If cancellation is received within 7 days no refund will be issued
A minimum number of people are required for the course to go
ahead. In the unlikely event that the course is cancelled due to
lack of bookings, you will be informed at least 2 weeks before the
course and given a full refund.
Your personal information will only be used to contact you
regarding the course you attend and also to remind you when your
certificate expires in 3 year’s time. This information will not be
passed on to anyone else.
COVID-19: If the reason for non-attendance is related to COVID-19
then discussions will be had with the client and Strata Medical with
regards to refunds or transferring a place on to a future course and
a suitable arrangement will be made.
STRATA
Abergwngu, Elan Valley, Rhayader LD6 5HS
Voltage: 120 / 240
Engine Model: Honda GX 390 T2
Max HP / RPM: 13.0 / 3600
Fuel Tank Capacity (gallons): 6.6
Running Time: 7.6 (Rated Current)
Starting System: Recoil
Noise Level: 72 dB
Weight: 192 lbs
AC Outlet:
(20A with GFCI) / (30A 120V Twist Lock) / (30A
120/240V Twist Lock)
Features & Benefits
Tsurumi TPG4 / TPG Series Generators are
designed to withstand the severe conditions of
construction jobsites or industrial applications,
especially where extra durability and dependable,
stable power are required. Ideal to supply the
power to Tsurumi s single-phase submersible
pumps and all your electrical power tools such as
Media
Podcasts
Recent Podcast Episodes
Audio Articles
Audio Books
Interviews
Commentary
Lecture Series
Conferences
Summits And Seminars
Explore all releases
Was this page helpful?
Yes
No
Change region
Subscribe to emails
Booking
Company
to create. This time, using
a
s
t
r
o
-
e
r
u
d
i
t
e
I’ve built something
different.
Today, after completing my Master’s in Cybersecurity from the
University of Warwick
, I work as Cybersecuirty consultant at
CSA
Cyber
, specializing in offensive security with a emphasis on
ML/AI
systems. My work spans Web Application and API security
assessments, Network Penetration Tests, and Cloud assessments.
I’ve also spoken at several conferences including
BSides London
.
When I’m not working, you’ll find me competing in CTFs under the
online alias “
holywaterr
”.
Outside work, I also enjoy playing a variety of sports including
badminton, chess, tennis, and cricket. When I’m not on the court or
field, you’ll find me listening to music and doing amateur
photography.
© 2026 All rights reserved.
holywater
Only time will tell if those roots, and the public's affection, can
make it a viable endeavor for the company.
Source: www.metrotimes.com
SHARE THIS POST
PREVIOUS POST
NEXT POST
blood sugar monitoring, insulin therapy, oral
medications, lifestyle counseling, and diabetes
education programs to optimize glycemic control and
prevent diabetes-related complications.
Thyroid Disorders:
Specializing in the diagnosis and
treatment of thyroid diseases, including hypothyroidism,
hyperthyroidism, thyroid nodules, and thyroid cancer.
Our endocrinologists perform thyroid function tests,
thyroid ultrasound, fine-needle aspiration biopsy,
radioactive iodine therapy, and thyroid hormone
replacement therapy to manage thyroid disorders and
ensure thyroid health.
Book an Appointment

_____

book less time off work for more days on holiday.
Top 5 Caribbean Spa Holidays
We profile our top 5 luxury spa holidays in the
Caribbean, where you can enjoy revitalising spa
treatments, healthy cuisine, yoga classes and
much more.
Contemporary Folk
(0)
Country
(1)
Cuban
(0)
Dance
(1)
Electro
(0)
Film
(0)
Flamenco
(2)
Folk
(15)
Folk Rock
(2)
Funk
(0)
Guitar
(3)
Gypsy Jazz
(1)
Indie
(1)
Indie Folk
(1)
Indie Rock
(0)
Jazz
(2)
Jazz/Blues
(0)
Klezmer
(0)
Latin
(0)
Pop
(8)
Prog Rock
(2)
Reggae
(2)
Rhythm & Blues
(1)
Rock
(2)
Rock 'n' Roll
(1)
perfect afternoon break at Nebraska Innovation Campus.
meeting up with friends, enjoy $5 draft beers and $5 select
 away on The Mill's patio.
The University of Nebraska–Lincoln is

_____

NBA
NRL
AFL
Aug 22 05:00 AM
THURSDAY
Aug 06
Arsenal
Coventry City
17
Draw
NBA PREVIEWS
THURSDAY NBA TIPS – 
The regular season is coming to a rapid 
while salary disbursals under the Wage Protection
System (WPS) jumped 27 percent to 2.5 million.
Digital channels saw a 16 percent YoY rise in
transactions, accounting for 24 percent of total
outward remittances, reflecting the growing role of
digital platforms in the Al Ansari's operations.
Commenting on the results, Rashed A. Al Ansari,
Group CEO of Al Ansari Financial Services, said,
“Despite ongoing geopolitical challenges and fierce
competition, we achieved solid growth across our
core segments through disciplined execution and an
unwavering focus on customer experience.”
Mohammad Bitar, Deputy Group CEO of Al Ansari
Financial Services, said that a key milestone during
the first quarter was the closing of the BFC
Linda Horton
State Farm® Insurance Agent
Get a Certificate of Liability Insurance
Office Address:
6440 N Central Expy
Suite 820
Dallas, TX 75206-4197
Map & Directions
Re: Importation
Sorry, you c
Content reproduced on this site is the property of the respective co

_____

Problem:
All that is wanted is a faithful reproduction of the line above with "Starting System: Recoil", the line with "designed to withstand", and every line in between.

Exercise response:
Starting System: Recoil
Noise Level: 72 dB
Weight: 192 lbs
AC Outlet:
(20A with GFCI) / (30A 120V Twist Lock) / (30A
120/240V Twist Lock)
Features & Benefits
Tsurumi TPG4 / TPG Series Generators are
designed to withstand the severe conditions of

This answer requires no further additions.